Campbell Soup, Food Bank Launch ‘Just Peachy’ Salsa For Hunger Relief
Camden, N.J.-based Campbell Soup Co. and the Food Bank of South Jersey have launched Just Peachy, a s salsa made from New Jersey peaches. The new product is expected to raise more than $100,000 and deliver a sustainable revenue stream for the Food Bank of South Jersey’s hunger relief programs.
Campbell’s culinary and product development teams created the recipe for the salsa, which uses some of the 850,000 pounds of blemished peaches grown by farmers in the Eastern ProPak Farmers’ Cooperative of Gloucester County, N.J. Because of their size and blemishes, these peaches cannot be sold and would ordinarily be discarded in landfills. Campbell is donating product costs and has engaged hundreds of employee volunteers to make and package the salsa.
“This is great example of how companies can truly make a difference in their communities by applying their expertise and the skills of their employees,” said Dave Stangis, VP of public affairs and corporate responsibility. “We are pleased to be a part of this unique program that benefits our planet, employees, consumers and neighbors, as well as our long-time community partner—the Food Bank of South Jersey.”
The idea for this unique program started more than a year ago and brings together the local agriculture community, the Food Bank of South Jersey and Campbell. By converting one of South Jersey’s best crops to a shelf-stable product, this program will save farmers landfill costs and provide the Food Bank with a future model for sustainable revenue. New Jersey produces more than 163 million peaches annually, making it the fourth largest producer of peach crops behind Georgia, South Carolina and California.

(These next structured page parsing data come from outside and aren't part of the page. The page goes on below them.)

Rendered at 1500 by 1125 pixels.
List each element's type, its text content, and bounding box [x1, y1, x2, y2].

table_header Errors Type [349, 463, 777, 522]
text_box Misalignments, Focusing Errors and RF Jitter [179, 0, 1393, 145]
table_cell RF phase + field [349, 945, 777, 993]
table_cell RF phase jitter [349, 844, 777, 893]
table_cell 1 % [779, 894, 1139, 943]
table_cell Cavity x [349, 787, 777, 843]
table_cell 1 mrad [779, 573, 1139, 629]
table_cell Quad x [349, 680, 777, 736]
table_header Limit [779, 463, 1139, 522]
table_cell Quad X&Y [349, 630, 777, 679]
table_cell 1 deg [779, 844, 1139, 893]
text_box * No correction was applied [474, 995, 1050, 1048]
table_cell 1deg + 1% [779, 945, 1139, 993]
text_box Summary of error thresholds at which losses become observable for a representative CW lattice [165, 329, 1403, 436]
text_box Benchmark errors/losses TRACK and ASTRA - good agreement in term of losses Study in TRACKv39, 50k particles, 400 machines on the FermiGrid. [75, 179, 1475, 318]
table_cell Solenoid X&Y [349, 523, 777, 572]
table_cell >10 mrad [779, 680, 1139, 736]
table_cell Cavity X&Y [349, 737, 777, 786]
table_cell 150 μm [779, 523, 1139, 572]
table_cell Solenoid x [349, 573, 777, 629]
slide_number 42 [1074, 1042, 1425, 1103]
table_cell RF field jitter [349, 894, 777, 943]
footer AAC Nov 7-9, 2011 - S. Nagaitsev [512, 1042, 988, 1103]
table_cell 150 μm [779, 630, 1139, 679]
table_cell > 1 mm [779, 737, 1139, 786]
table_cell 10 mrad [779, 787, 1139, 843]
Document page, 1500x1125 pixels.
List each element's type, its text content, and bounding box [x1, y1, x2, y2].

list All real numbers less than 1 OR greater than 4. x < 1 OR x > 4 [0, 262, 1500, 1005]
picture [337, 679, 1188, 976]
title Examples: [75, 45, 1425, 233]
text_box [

“This is truly a triple bottom line project. It’s a win for local farmers, a win for the community and a win for the Food Bank of South Jersey,” said Val Traore, CEO of the Food Bank of South Jersey. “The revenue generated from this program will help fund our nine area hunger relief programs and support the growing food insecure population in South Jersey, which is currently at more than 171,000 people, including 57,000 children.”
Anthony Yula of Summit City Farms in Glassboro, N.J., a 500-acre peach and nectarine farm, calls the destruction of the peaches “the saddest thing for us to see.” Owned and founded by the DeEugenio family, the farm produces about 4.3 million pounds of peaches each year.
“This project is fantastic for growers,” said Yula. “What farmers most want is for our produce to be enjoyed.”
The recipe for Just Peachy salsa uses nearly half a pound of fresh peaches per jar and also includes crushed tomatoes, jalapenos, onions, cilantro and garlic.
Just Peachy salsa production began in Camden on July 24. More than 52,000 jars of salsa will be prepared over six production days.
For information on where to purchase Just Peachy salsa, go to www.foodbanksj.org or call 856-662-4884.
Campbell suppliers Morton Salt, Sun Brite, Nature’s Quality, Mizkan Americas Inc. and The Garlic Co. donated ingredients. Owens Illinois, International Paper, Silgan and Rock Tenn donated packaging materials.